The inquiry recommended that large areas of native forests be protected, and this set the stage for a new building and construction culture in the country, and we’ve never looked back!


The Government Steps it up!


Over the years, the Australian government has implemented various policies and initiatives to promote sustainable building practices and protect the environment.


For example, the Green Building Council of Australia was established in 2002 to promote sustainable building practices, and the National Construction Code has been updated to include energy efficiency requirements for new buildings.


It’s Not ALL About CLT!


Apart from CLT, construction companies are increasingly using several other eco-friendly materials. Some of these materials include:


Bamboo


Bamboo is a highly sustainable building material that grows quickly and can be harvested without causing any damage to the environment.
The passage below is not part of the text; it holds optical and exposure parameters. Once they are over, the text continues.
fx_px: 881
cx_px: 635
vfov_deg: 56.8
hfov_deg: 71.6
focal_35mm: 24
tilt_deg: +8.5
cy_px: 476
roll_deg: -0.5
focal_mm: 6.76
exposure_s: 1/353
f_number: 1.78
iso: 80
It is also a strong and durable material that can be used as scaffolding and for building walls, floors, and roofs.


Rammed Earth


Rammed earth is a construction technique that involves compacting soil into a sturdy and durable wall. It is a low-cost and eco-friendly option that provides excellent insulation and is resistant to fire, pests, and weathering. Pests are of particular interest in Australia!


Straw Bales


Straw bales are another eco-friendly material that is gaining popularity in the construction industry. They are made from agricultural waste and can be used for building walls and roofs. Straw bale construction is a low-cost, energy-efficient option and top insulator.


Hempcrete


Hempcrete is a bio-composite material made from the hemp plant's inner woody core mixed with lime and water. It is a lightweight, eco-friendly, remarkably fire-resistant material and an insulator.
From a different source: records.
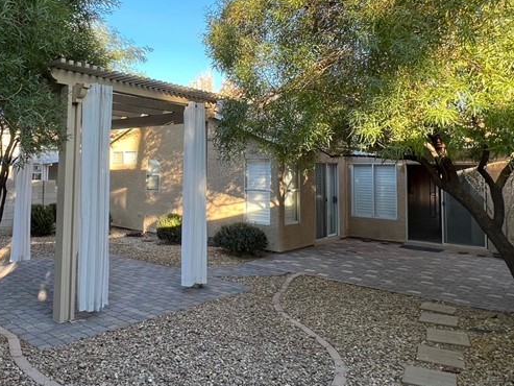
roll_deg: -1.3
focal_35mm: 27
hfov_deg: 64.2
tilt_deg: +3.7
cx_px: 188
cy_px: 143
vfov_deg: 50.8
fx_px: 401
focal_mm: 1.57
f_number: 1.8
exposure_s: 1/156
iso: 32
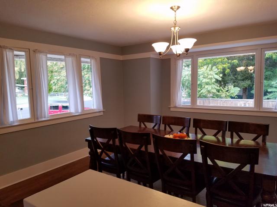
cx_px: 138
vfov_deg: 53.1
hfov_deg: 67.3
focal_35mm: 26
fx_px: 208
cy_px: 104
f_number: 1.7
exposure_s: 1/60
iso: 125
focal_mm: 4.2
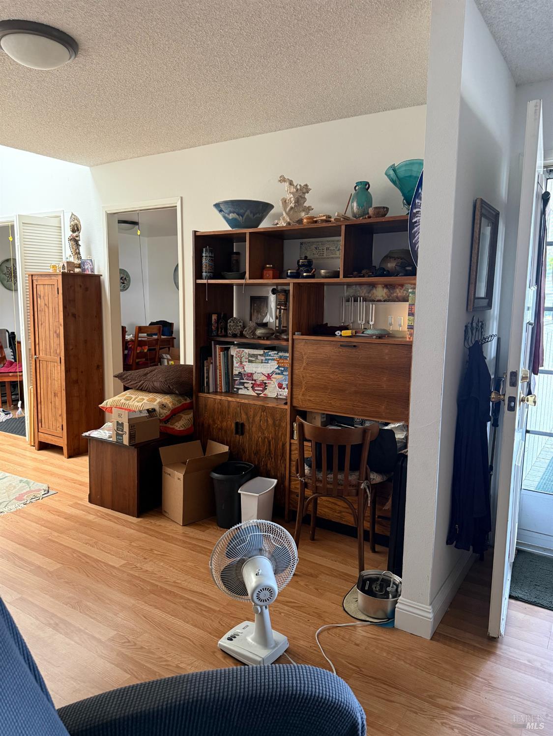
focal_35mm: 24
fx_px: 511
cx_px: 276
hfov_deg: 56.8
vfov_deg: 71.6
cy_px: 368
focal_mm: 6.76
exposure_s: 1/60
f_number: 1.78
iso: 400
These are just a few examples of the many eco-friendly materials that are being used by construction companies today. As the demand for sustainable building practices continues to grow, we can expect to see more innovative ideas and materials coming on the scene.


Summary


Australia has come a long way in the last 50 years and is now at the forefront of the sustainability model for the construction industry equal to any first-world country. CLT house building is here to stay. It has significantly influenced carpentry and the building industry in Australia and globally. Its benefits have made it an attractive alternative to traditional building materials, and its usage is predicted to increase in the coming years as the industry moves forward and tackles global warming HEAD-ON!